Il s’est trouvé, d’ailleurs, après la mort de Saint Thomas d’Aquin et de Saint Bonaventure, un maître assez avisé pour démêler le quiproquo dont notre axiome avait été l’occasion ; ce maître est le Franciscain Richard de Middleton.

En faveur de la thèse qui compose l’âme humaine de forme et de matière, Richard rencontrait cet argument[1] ; « En toute créature qui subsiste par elle-même, le quod est diffère du quo est ; mais quo est, c’est la forme, et quod est paraît être la matière. »

À quoi notre auteur répondait :

« Celui qui veut tenir pour l’opinion contraire peut riposter que le quod est de l’âme, c’est l’essence concrète accompagnée de ses propriétés naturelles, et que le quo est, c’en est l’essence considérée d’une manière absolue. Ou bien on peut dire, selon d’autres personnes, que le quod est c’est l’essence (essentia) de l’âme telle qu’elle existe par elle-même et que le quo est de l’âme, c’en est l’existence (esse).  »

La première réponse eut été faite par Saint Bonaventure et la seconde par Guillaume d’Auvergne et par Saint Thomas.

Ces remarques nous donnent un avant-goût du désordre que mettra, dans les discussions scolastiques, l’emploi de termes insuffisamment définis.

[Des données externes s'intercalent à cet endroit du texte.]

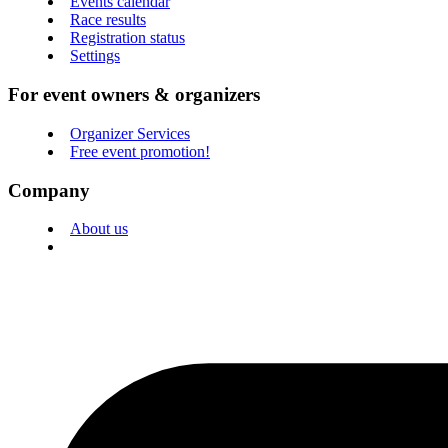
Events calendar
Race results
Registration status
Settings
For event owners & organizers
Organizer Services
Free event promotion!
Company
About us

Les maîtres de l’École sont soumis aux influences divergentes de philosophies très diverses, du Péripatétisme d’Aristote, du Néoplatonisme hellène du Livre des Causes, du Néo-platonisme arabe d’Avicenne et d’Al Gazâli. Ces philosophies, ils n’en démêlent pas très exactement les tendances contradictoires ; ils pensent, sous des variations superficielles, y reconnaître une doctrine homogène et unique, la doctrine d’Aristote et de ses disciples. Aristotelis et ejus sequacium.

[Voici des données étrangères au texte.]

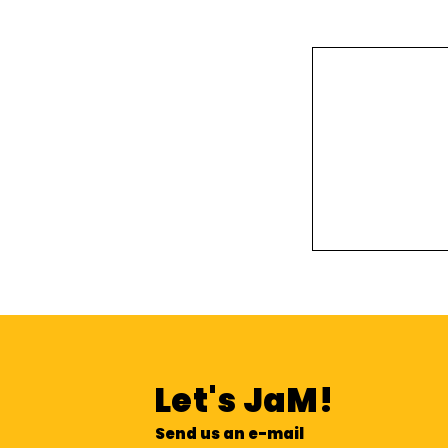
Let's
JaM!
Send us an e-mail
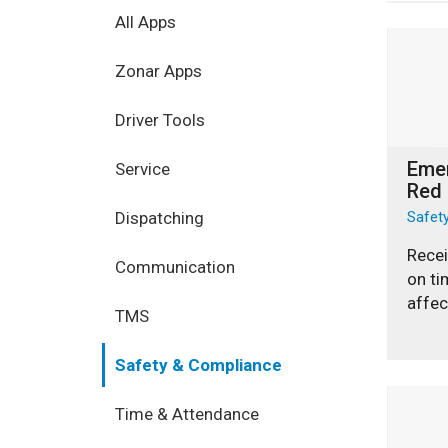
All Apps
Zonar Apps
Driver Tools
Eme
Service
Red
Dispatching
Safet
Recei
Communication
on ti
affec
TMS
Safety & Compliance
Time & Attendance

Les ouvrages de ces diverses sectes ne sont connus des Scolastiques que par leurs traductions latines ; dans ces traductions d’ouvrages péripatéticiens ou néo-platoniciens, grecs ou arabes, il

  1. Clarissimi Theologi Magistri Ricardi de Media Villa Super quatuor libros Sententiarum Petri Lombardi Quæstiones subtilissimœ. Brixiæ. MDXCI. Tomus II, p. 213, col. b et p. 214, col. a. Lib. II, Dist. XVII, art. I, quæst. I : Utrum anima Adæ fuit producta ex aliqua materia.